US jets in Iraq have already made good on Obama's vow to expand the mandate of American forces to go after the militant group in Iraq, following the first raids of the stepped up campaign outside Baghdad overnight Monday.
His effort won a rare Republican endorsement on Tuesday when the party's leaders in the House of Representatives and the Senate backed his strategy.
But some lawmakers still complained it lacks punch, reflecting the president's long-held desire to avoid another Middle East war.
Meanwhile, many commentators have called into question the motives behind the full-throtle approach of Obama who remains under pressure to demonstrate that his anti-IS coalition is a legitimate fighting force and not simply an alliance drummed up by his administration for political convenience.
"Another American war 'on behalf of' the people of the Middle East is imminent," Abdel Bari Atwan, commentator and editor-in-chief of news website Rai al-Youm, wrote recently. "That it is directed against Islamic State is not an adequate cover for what may well be the real goal: to consolidate American hegemony again through new military bases and full control over oil wealth."
"An existential struggle is taking place in the Arab world today,"New York Times columnist Tom Friedman wrote on Tuesday. "But is it ours or is it theirs? Before we step up military action in Iraq and Syria, that’s the question that needs answering."
Iraqi commentator Faris al-Khitab wrote in Aljazeera Arabic that Arab states participating in anti-IS coalition “must bear in mind and study the experiences of the last two wars in Iraq, and even during the Arab Spring. At all of these junctures, Washington warned a number of Arab states that they were in imminent danger, either from Saddam Hussein or from their own peoples during waves of popular Arab protests.”
“This war will be costly, in terms of finances and the lives of Arab citizens," al-Khitab wrote. "The Arab states that have announced their readiness to enter the new world war in Iraq are asked to take care at every step, and should not fall to the policy of media and psychological hype relied upon by Washington, London and Paris, by which they depict IS as a danger that could bring down every regime.”
Obama arrived at MacDill Air Force base in Tampa, where Centcom is headquartered, late Tuesday. In his meeting on Wednesday with generals, Obama "plans to discuss the plan for building an international coalition to degrade and destroy (IS)," White House spokesman Josh Earnest said.

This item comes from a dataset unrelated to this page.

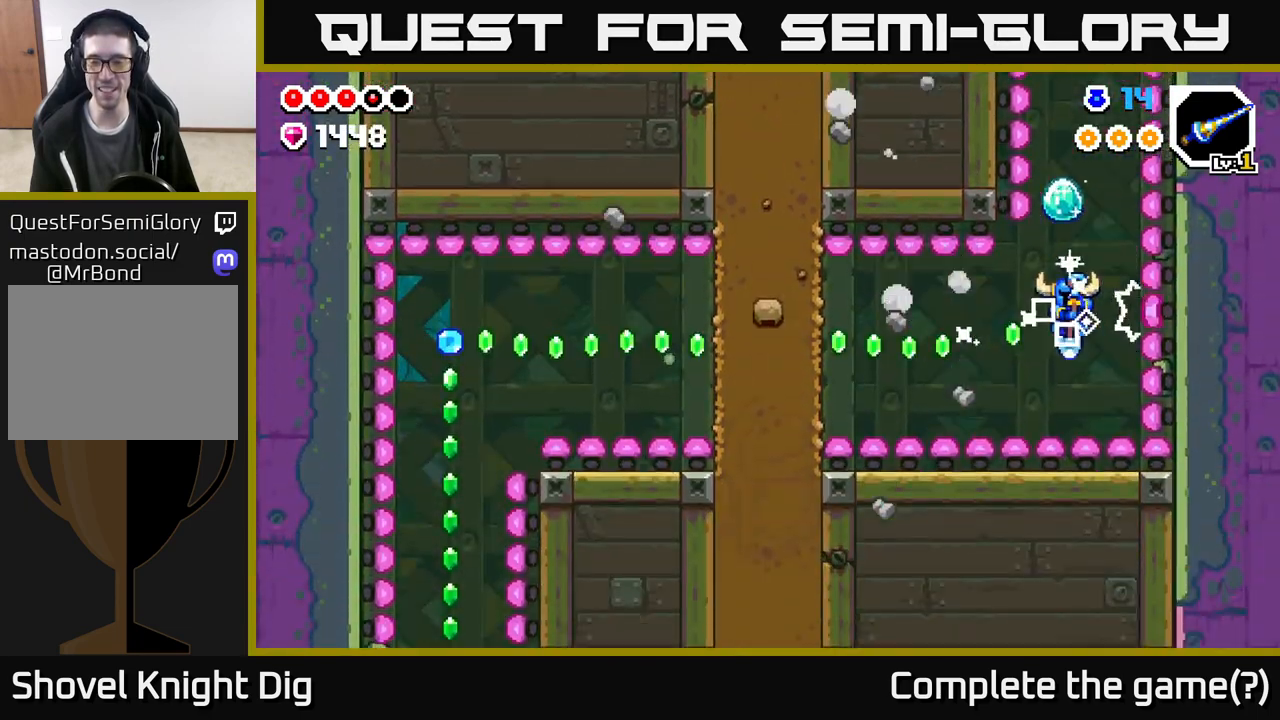
{"buttons": ["X"], "left_stick": "left", "right_stick": "center", "events": [[117, "left_stick", "left"], [383, "A", "down"], [433, "X", "down"], [500, "A", "up"]]}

Obama, who will give public remarks during his trip to the base, will also meet senior representatives from nations that form part of Central Command's theater of operations, which encompasses the troubled belt of South Asia, Central Asia and the Middle East.

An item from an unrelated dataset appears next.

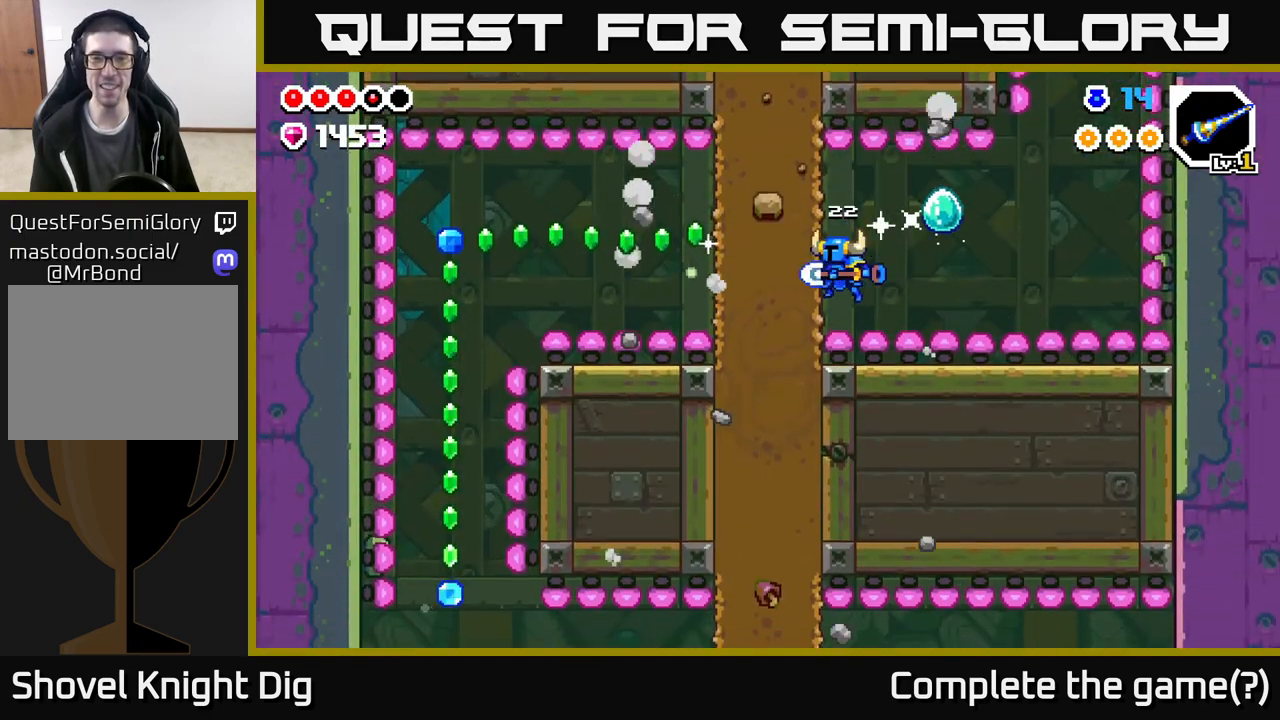
{"buttons": [], "left_stick": "left", "right_stick": "center", "events": [[50, "X", "up"], [200, "X", "down"], [317, "X", "up"]]}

"Many of these nations will be an important part of the international coalition that the President will be leading against IS," said Earnest.
Intense diplomacy
Officials say the president will conduct intense diplomacy next week on firming up the grouping to go after Islamic State, when he is at the United Nations General Assembly in New York.
The White House was forced Tuesday into its latest effort to clarify its strategy on IS, after his top US military officer, Chairman of the Joint Chiefs of Staff General Martin Dempsey, said US advisors could yet be sent into combat alongside Iraqi forces against IS.
That statement appeared to call into question the president's repeated vow that there will be no US "boots on the ground" deployments in Iraq, after he fulfilled his campaign promise to bring US forces home.
Earnest sought to finesse the situation, saying that Dempsey was merely "referring to a hypothetical scenario in which there might be a future situation in which he might make a tactical recommendation."
The administration is encouraged by bipartisan work under way on Capitol Hill to give the president the authority to arm and train moderate Syrian rebels to pressure IS inside Syria when US air strikes finally begin in the country.
Republican House Speaker John Boehner on Tuesday said he believed the president's strategy was a "sound one."
"There's no reason for us not to do what the president asked us to do," he said.
There are still some reservations, though.
"I don't think the president's strategy is ever very clear, or sufficiently clear," said Republican Senator John Thune.
"The American people got there before he did ... but I think at least the president is ending up in what I think is the right place" with a request for authorization to train and equip vetted rebels."